Sokak röportajında uzatılan mikrofona, kendisini izleyen kalabalığa önemli bir söylev veriyor edasıyla konuşan aksakallı muhterem zatın, fiyat artışlarını Allah’ın yaptığını büyük bir özgüvenle ve inançla söyleyebildiğine şahit olduk geçenlerde…

Sosyal medyada ortalığa dökülen bu görüntüler sonrasında, adı Liberal olan partinin eski genel başkanı böylesine büyük bir ekonomik kriz içerisinde bile AKP’nin barajı geçip geçemeyeceğinin tartışılmıyor olmasından büyük şaşkınlık duyduğunu açıkladı. Rasyonel ve eleştirel dünyevi bakış açısı yerine koşulsuz tapınmayı esas alan, gerçeğin sadece kendi kutsal kitabında yer aldığına inanan dinci anlayışlar ile liberal demokrasinin geniş yürekli “gel, kim olursan ol, gel” anlayışının kardeşçe beraber yaşayabileceğini ciddi ciddi kuramlaştıran liberal aymazlığın bu şaşkınlığı duyması çok da şaşırtıcı değil…

Postmodernizmin safça, akılsızca üstüne üstlük “özgürlük” gibi çok üstün bir kavramı ucuzlaştırarak yücelttiği “onun görüşü, saygı duyulmalı” mottosu ile “çelişkiler, liberal demokrasi ve piyasa ekonomisi içerisinde uzlaşıya ulaşır” öngörüsünün başımıza bela ettiği bir dünyayı yaşıyoruz beraberce.

Değersizleştirilip maddiyat kavramlarına endekslenen özgürlüklerin arkasına sığınarak saçmalamak tabii ki sadece bize özgü değil.
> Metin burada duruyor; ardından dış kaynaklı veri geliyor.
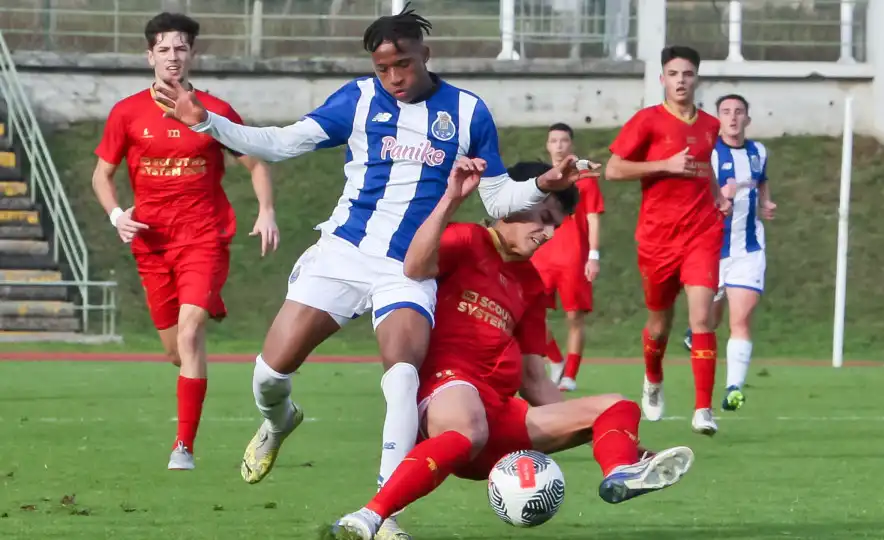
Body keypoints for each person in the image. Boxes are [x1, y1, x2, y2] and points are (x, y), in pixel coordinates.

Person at [153, 5, 579, 534]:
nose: (394, 77)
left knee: (401, 380)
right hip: (344, 254)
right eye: (383, 68)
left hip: (408, 269)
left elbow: (496, 198)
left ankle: (384, 510)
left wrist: (543, 185)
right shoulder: (357, 99)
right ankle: (280, 418)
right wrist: (209, 123)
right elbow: (284, 143)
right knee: (270, 374)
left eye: (403, 63)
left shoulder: (468, 112)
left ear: (427, 54)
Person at [332, 161, 695, 540]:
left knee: (618, 407)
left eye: (556, 225)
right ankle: (369, 517)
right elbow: (415, 266)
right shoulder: (468, 240)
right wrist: (450, 200)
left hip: (501, 416)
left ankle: (621, 470)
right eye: (543, 217)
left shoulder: (532, 284)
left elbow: (535, 379)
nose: (549, 233)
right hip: (447, 396)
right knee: (468, 427)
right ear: (514, 202)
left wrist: (608, 433)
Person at [91, 12, 279, 471]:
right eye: (164, 49)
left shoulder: (213, 111)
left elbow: (253, 161)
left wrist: (266, 210)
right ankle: (195, 340)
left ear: (192, 54)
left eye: (180, 48)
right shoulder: (127, 113)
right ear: (149, 55)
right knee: (178, 351)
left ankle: (184, 448)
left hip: (204, 238)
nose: (172, 56)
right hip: (152, 245)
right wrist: (117, 214)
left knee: (191, 331)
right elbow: (102, 174)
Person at [604, 45, 733, 436]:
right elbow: (613, 169)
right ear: (662, 79)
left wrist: (717, 195)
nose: (681, 80)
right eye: (674, 74)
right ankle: (653, 377)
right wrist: (664, 164)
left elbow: (703, 167)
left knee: (701, 317)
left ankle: (703, 409)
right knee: (659, 325)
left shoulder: (710, 126)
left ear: (697, 79)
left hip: (702, 233)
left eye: (688, 74)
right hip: (657, 238)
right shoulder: (646, 121)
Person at [681, 94, 776, 412]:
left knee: (742, 318)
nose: (733, 117)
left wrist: (766, 203)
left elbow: (761, 182)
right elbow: (690, 197)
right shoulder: (706, 154)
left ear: (748, 118)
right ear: (717, 118)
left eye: (739, 112)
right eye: (726, 112)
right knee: (709, 318)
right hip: (709, 248)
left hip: (748, 248)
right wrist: (719, 195)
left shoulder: (759, 152)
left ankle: (734, 387)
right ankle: (697, 331)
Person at [532, 123, 605, 391]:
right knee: (532, 314)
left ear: (571, 145)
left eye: (564, 140)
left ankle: (570, 375)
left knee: (575, 317)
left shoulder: (585, 178)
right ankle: (555, 360)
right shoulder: (540, 179)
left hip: (574, 256)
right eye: (554, 140)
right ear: (548, 145)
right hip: (542, 257)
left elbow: (593, 217)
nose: (559, 145)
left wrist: (594, 256)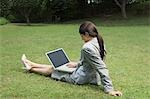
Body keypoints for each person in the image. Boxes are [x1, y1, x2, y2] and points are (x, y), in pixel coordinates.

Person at [21, 21, 122, 96]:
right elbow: (90, 62)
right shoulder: (99, 41)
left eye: (81, 35)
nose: (81, 38)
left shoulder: (87, 48)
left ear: (86, 34)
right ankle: (30, 63)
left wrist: (109, 90)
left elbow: (101, 67)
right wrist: (76, 64)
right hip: (87, 73)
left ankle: (30, 68)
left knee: (53, 70)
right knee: (57, 67)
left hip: (80, 77)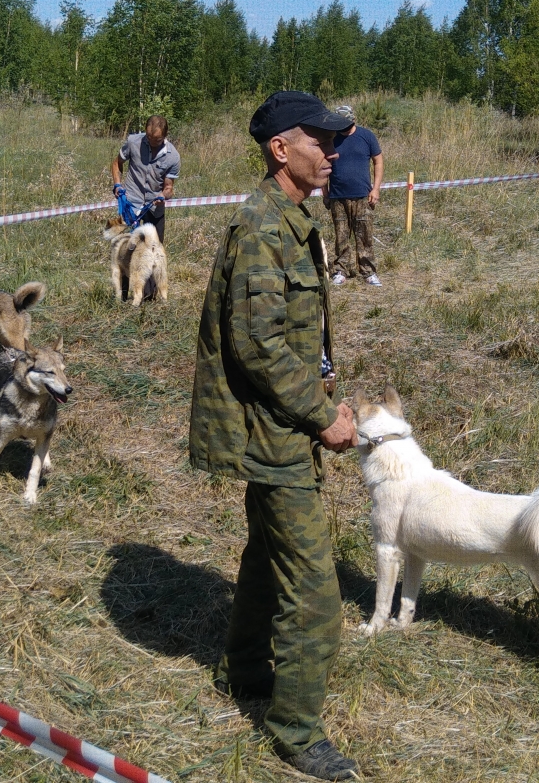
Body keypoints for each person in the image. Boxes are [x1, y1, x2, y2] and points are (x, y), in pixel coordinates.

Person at [189, 91, 360, 781]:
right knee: (316, 588)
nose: (334, 150)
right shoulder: (263, 227)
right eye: (321, 139)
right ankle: (295, 729)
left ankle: (244, 670)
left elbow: (288, 336)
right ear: (280, 149)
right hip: (276, 429)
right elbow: (257, 345)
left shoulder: (294, 219)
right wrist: (322, 418)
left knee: (268, 552)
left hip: (286, 419)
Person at [323, 104, 384, 286]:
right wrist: (325, 192)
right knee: (341, 235)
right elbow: (323, 166)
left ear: (353, 119)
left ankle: (368, 272)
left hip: (363, 196)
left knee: (364, 235)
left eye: (347, 123)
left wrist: (376, 189)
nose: (343, 126)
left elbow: (378, 161)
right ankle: (340, 270)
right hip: (337, 196)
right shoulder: (330, 139)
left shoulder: (366, 136)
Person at [110, 115, 180, 242]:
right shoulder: (133, 142)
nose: (152, 143)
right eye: (148, 137)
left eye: (157, 140)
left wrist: (163, 196)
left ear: (165, 135)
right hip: (130, 204)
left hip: (154, 209)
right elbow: (116, 163)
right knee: (121, 245)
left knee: (154, 250)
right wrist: (117, 184)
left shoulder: (173, 157)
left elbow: (169, 188)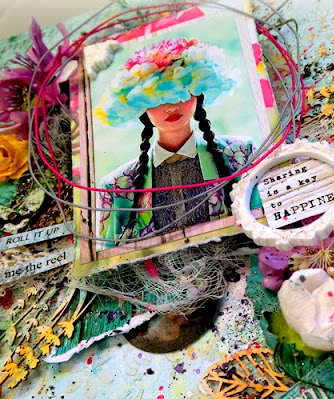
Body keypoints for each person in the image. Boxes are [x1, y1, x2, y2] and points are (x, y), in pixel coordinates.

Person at [95, 38, 255, 246]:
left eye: (181, 92)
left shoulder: (241, 154)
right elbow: (110, 256)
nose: (171, 107)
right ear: (140, 106)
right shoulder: (116, 186)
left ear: (198, 93)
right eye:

Ama en muhteşemlerinin bu topraklarda yeşerdiği de çok kuvvetle muhtemel.

Örneğin, günümüzün Adalet Bakanı kameraların önüne çıkıp, “Türkiye’de tweet attı diye hakkında soruşturma başlatılan bir kişi yok. Tweet’in içinde yazandan dolayı soruşturma açılıyor” diye bir cümle kurabilecek cürete sahip.

Ayrıca, yine iktidarın TBMM’deki Grup Başkanvekili basın ve sosyal medyada özgür ifadenin kısıtlanması için hazırladıkları yasa tasarısı hakkında “İfade hakkı, eleştiri ve basın özgürlüğü kısıtlanmasın diye böyle bir çalışma yapıyoruz” şeklinde bir cümleyi kurabiliyor. Bahsettiği kısıtlamaları yapabilecek yegane gücün devlet olduğunu es geçerek; herhangi bir vatandaşın bu özgürlükleri kısıtlayabileceğini, kendilerinin ise bunu önleme gayretinde olduğunu ifade ediyor işi iyice pişkinliğe vuracak şekilde.

Yine aynı partinin üstün zekalı bir temsilcisi, zamlardan şikayet edenlere, “Karpuzu marketlerden alırsanız böyle olur; ben her sene karpuz ekiyorum” diyerek kendilerini karpuz seçer gibi seçen seçmenlerine hak ettikleri cevabı veriyor.

Dünyaya düz diyenler, -sanki primat sülalesinin kıllı üyeleri değilmişiz gibi- aşı yapılınca kıllı maymunlara dönüşeceğiz diye öfkelenenler, hepsi aynı tornanın ürünleri…

Şu memlekette günde 5 defa Can YÜCEL’i anmadan yaşamak mümkün mü?

Üçüncü sınıf futbolcu

Futboldan anlamayanımız yoktur; anlamasak da üzerine iki laf etmek adettendir. Zaten bir saha dolusu seyirci sayısı kadar farklı pozisyon, hakem yorumu da mevcuttur. Yani ne sallasan tutar…

Futbol hayatın bir yansımasıdır denir ya, gerçekten de öyledir.

İzlerken görürsünüz, bazı futbolcular pislik yapma konusunda tam anlamıyla uzmandır. Hakemin görmediği anlarda, rakip futbolculara oyundan düşürücü her türlü hareketi yaparlar. Tükürmek, vurmak, çelme takmak, ne arasanız vardır. Ama hakemle göz göze geldiklerinde, hele bir de rakip oyuncu kaza ile temas ederse tepesine taş düşmüş gibi kendisini yere atıp bağırmaya, sahada yuvarlanmaya ve çimenleri dövmeye başlarlar. Safça, tamam dersiniz adam ölmek üzere… Ama can vermezler, bilakis daha da canlanırlar, hele bir de hakem, rakibe o pozisyon için kart da gösterdiyse keyifleri daha da artar; yeni avlarına daha büyük bir iştahla yönelirler.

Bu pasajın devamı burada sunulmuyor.